Exercise A
Show each line of the records that contains the string "mark".

Document excerpt
Difficulty In Reproducing The Paper Results (e.g., Table 4., BYOL reported 66%, measured <<60%) #12

kilickaya · 2023-02-07T22:06:14Z

Hi,

Thanks a lot for your amazing work and releasing the code. I am trying to reproduce your Table 4 for sometime. I directly use the code and the scripts with NO modification.

For example, in this Table, BYOL fine-tuning on ImageNet-100 for 5-class incremental task performance is 66.0. Instead, I measured below <<60.0, at least 6% below. Please see the full results Table below if interested (a 5 x 5 Table).

results.pdf

Any idea what may be causing the gap? Is there any nuances in evaluation method? For example, for average accuracy, I simply take the mean of the below Table across all rows and colums (as also suggested by GEM, as you referenced).

Thanks a lot again for your response and your eye-opening work.

DonkeyShot21 · 2023-02-08T10:06:22Z

Hi, I have just checked my logs and the results seem consistent with the ones we published. See the screenshot below:

The second run (65.4%) is with slightly different hyperparams. We got around 59% with online linear eval and ~66% after offline linear eval. It might be that you are having some issues with the offline linear eval parameters. How much did you get with online eval? Maybe I can look for the checkpoint and you can try just running offline linear eval to debug?

Exercise material

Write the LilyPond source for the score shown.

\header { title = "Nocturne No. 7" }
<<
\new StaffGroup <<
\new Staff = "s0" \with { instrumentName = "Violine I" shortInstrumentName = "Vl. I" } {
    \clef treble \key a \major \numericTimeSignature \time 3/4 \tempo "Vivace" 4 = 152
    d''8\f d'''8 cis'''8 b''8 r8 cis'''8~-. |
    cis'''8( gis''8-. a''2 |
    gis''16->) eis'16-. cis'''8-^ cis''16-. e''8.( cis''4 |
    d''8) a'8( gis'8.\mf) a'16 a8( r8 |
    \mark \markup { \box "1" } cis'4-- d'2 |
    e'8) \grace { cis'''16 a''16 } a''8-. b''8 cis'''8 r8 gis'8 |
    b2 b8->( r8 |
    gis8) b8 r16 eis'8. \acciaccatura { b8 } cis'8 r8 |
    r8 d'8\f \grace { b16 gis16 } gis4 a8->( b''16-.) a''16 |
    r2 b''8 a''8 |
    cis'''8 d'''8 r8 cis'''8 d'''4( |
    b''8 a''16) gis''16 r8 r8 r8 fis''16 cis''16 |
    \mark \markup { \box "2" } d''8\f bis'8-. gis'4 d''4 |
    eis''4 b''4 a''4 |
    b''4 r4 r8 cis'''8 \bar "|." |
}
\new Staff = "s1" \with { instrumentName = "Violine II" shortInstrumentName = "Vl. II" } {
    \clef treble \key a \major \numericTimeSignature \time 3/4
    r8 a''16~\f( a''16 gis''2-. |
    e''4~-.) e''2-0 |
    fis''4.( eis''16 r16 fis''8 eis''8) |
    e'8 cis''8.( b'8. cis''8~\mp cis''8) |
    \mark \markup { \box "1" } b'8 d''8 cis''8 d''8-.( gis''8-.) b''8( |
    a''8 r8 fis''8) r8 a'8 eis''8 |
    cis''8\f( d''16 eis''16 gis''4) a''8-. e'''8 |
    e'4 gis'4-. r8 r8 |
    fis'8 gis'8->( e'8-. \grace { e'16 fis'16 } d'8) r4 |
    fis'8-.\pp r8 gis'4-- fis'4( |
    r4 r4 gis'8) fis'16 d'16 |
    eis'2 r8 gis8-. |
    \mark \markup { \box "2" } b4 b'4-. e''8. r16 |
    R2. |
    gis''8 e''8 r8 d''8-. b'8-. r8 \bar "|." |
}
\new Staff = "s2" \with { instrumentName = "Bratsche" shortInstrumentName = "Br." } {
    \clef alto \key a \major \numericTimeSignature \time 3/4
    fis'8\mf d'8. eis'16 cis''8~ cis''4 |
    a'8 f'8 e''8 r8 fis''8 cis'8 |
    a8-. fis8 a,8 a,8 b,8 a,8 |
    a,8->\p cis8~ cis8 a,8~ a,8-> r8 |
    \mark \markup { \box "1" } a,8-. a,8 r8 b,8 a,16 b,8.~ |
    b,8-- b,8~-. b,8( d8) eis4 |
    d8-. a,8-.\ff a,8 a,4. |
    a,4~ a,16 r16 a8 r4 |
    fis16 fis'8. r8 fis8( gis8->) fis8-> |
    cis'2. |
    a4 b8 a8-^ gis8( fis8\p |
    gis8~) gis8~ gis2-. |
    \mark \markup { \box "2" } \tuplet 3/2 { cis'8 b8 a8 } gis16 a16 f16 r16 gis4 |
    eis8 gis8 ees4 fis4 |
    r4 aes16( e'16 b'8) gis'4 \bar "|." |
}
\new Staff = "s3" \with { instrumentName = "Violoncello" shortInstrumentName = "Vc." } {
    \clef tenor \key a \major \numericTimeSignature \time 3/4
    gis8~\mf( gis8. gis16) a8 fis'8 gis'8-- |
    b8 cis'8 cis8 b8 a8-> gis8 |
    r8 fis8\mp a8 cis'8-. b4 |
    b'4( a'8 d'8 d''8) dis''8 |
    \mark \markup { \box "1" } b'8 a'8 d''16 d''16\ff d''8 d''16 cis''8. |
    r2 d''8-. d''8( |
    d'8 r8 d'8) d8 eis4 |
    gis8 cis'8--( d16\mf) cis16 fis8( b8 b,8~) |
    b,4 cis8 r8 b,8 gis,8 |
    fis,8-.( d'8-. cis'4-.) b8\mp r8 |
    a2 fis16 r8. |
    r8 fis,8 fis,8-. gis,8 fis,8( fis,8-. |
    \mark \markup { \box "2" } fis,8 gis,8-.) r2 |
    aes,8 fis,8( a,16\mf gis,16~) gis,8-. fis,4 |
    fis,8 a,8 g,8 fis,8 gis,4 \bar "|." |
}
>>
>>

Exercise B
In the thread about reproducing the paper results, roughly what accuracy did DonkeyShot21 report with online linear eval?

Complete response A
    \mark \markup { \box "1" } cis'4-- d'2 |
    \mark \markup { \box "2" } d''8\f bis'8-. gis'4 d''4 |
    \mark \markup { \box "1" } b'8 d''8 cis''8 d''8-.( gis''8-.) b''8( |
    \mark \markup { \box "2" } b4 b'4-. e''8. r16 |
    \mark \markup { \box "1" } a,8-. a,8 r8 b,8 a,16 b,8.~ |
    \mark \markup { \box "2" } \tuplet 3/2 { cis'8 b8 a8 } gis16 a16 f16 r16 gis4 |
    \mark \markup { \box "1" } b'8 a'8 d''16 d''16\ff d''8 d''16 cis''8. |
    \mark \markup { \box "2" } fis,8 gis,8-.) r2 |

Complete response B
Around 59%.